• TRECHO DA PÁGINA
O AMOR NO “BREJO DAS ALMAS” DE DRUMMOND

CARLOS DRUMMOND DE ANDRADE

O poeta nasceu em Itabira em 1902 e faleceu em 1987 no Rio de Janeiro. Escreveu, dentre muitos outros, os livros de poesia Alguma Poesia (edições Pindorama, 1930), Sentimento do mundo (Pongetti, 1940), A Rosa do Povo (José Olympio, 1945), Claro Enigma (José Olympio, 1951) e Boitempo (Sabiá, 1968). É um dos mais influentes poetas brasileiros do século XX.

 

BREJO DAS ALMAS 

 Brejo das Almas é o titulo do livro de Drummond e ao mesmo tempo, o nome de uma cidade mineira. O poeta fala sobre essa cidade na epigrafe do livro:

 

Brejo das Almas é um dos municípios mineiros onde os cereais são cultivados em maior escala. Sua exportação é feita para os mercados de Montes Claros e Belo Horizonte. Há também grande exportação de toucinho, mamona e ovos. A lavoura de cana-de-açúcar tem se desenvolvido bastante. Ultimamente, cogita-se da mudança do nome do município, que está cada vez mais próspero. Não se compreende mesmo que fique toda a vida com o primitivo: Brejo das Almas, que nada significa e nenhuma justificativa oferece. D’A Pátria, 6-VIII-1931

 

Brejo das Almas foi o nome de uma cidade que hoje se chama Francisco Sá, no estado de Minas Gerais. O nome Brejo das Almas vigorou de 1923 a 1938. Em 1867, o local passou a ser chamado de São Gonçalo do Brejo das Almas, e tornou-se distrito de Montes Claros. Em 1923, foi elevado à categoria de município com o nome de Brejo das Almas.  Em 1938, a cidade passou a se chamar Francisco Sá, em homenagem ao engenheiro Francisco de Sá, que foi ministro da Viação e Obras Públicas.

• DADOS DE APOIO
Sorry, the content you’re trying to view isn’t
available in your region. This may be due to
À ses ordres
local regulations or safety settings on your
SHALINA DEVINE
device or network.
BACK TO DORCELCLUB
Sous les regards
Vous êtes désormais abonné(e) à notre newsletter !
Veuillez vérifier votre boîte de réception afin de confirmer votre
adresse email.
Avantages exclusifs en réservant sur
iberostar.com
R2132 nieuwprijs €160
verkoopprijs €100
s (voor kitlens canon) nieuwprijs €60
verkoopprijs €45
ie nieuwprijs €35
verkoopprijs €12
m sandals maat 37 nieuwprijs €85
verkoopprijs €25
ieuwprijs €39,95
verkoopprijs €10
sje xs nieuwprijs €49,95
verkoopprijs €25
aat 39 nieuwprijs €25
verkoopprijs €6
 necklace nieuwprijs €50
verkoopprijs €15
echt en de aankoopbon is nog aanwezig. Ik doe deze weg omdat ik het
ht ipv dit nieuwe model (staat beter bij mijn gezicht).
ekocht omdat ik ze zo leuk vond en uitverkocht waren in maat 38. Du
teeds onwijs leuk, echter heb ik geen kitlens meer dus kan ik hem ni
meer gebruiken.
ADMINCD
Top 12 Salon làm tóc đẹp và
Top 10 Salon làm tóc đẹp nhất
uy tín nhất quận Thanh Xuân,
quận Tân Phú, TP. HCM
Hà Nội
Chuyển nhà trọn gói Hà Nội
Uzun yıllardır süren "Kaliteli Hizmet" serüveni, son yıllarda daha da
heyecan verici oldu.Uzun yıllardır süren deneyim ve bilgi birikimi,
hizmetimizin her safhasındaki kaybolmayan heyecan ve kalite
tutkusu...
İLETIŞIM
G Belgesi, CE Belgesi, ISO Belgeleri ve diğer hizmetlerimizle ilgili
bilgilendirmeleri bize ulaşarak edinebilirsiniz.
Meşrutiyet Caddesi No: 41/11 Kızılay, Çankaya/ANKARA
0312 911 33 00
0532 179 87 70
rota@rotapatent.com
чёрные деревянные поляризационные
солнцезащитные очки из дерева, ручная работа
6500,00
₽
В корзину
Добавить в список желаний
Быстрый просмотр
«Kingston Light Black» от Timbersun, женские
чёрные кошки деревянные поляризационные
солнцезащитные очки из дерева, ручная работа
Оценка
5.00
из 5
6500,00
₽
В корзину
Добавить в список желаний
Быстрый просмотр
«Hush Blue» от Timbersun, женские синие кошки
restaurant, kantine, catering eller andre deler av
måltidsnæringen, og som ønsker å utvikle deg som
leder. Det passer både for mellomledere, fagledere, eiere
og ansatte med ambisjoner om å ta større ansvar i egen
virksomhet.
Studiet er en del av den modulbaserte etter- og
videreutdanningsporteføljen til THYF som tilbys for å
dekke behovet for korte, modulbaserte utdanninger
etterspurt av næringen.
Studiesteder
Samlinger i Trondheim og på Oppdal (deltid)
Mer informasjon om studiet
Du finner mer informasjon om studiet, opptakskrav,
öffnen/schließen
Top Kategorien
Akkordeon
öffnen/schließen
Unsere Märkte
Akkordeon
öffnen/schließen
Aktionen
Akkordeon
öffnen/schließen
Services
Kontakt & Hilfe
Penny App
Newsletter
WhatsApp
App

• O QUE FAZER
A) Copie sem alterações as linhas dos registros, do início até a linha que contém "чёрные деревянные поляризационные", incluindo ambas as pontas.
B) Dê continuidade ao texto sobre o livro Brejo das Almas, de Drummond, a partir da última frase apresentada.

• RESPOSTAS ÀS TAREFAS
A)
Sorry, the content you’re trying to view isn’t
available in your region. This may be due to
À ses ordres
local regulations or safety settings on your
SHALINA DEVINE
device or network.
BACK TO DORCELCLUB
Sous les regards
Vous êtes désormais abonné(e) à notre newsletter !
Veuillez vérifier votre boîte de réception afin de confirmer votre
adresse email.
Avantages exclusifs en réservant sur
iberostar.com
R2132 nieuwprijs €160
verkoopprijs €100
s (voor kitlens canon) nieuwprijs €60
verkoopprijs €45
ie nieuwprijs €35
verkoopprijs €12
m sandals maat 37 nieuwprijs €85
verkoopprijs €25
ieuwprijs €39,95
verkoopprijs €10
sje xs nieuwprijs €49,95
verkoopprijs €25
aat 39 nieuwprijs €25
verkoopprijs €6
 necklace nieuwprijs €50
verkoopprijs €15
echt en de aankoopbon is nog aanwezig. Ik doe deze weg omdat ik het
ht ipv dit nieuwe model (staat beter bij mijn gezicht).
ekocht omdat ik ze zo leuk vond en uitverkocht waren in maat 38. Du
teeds onwijs leuk, echter heb ik geen kitlens meer dus kan ik hem ni
meer gebruiken.
ADMINCD
Top 12 Salon làm tóc đẹp và
Top 10 Salon làm tóc đẹp nhất
uy tín nhất quận Thanh Xuân,
quận Tân Phú, TP. HCM
Hà Nội
Chuyển nhà trọn gói Hà Nội
Uzun yıllardır süren "Kaliteli Hizmet" serüveni, son yıllarda daha da
heyecan verici oldu.Uzun yıllardır süren deneyim ve bilgi birikimi,
hizmetimizin her safhasındaki kaybolmayan heyecan ve kalite
tutkusu...
İLETIŞIM
G Belgesi, CE Belgesi, ISO Belgeleri ve diğer hizmetlerimizle ilgili
bilgilendirmeleri bize ulaşarak edinebilirsiniz.
Meşrutiyet Caddesi No: 41/11 Kızılay, Çankaya/ANKARA
0312 911 33 00
0532 179 87 70
rota@rotapatent.com
чёрные деревянные поляризационные

B)
 

O AMOR NO BREJO

             O livro retrata o mal-estar e os conflitos do poeta com os dilemas existenciais de sua geração e de seu tempo. O poeta começa o livro dizendo que tudo estava bêbedo, o poeta, as casas…

 

Tudo era irreparável!

Ninguém sabia que o mundo ia acabar…

José, que colocava pronomes,

Helena, que amava os homens,

Sebastião, que se arruinava,

Artur, que não dizia nada,

embarcam apara a eternidade…

 

O poeta mostra seu desprezo para com a vida e a realidade dura de que hoje estamos aqui, amando ou não fazendo nada, e o trem da eternidade está nos esperando para o fim. No poema Soneto da perdida esperança, o poeta volta ao tema: “Perdi o bonde e a esperança. / Volto pálido para casa. / A rua é inútil e nenhum auto / passaria sobre meu corpo”.

 

Como é maravilho o amor

(o amor e outros produtos).

Dançai, meus Irmãos!

A morte virá depois

como um sacramento.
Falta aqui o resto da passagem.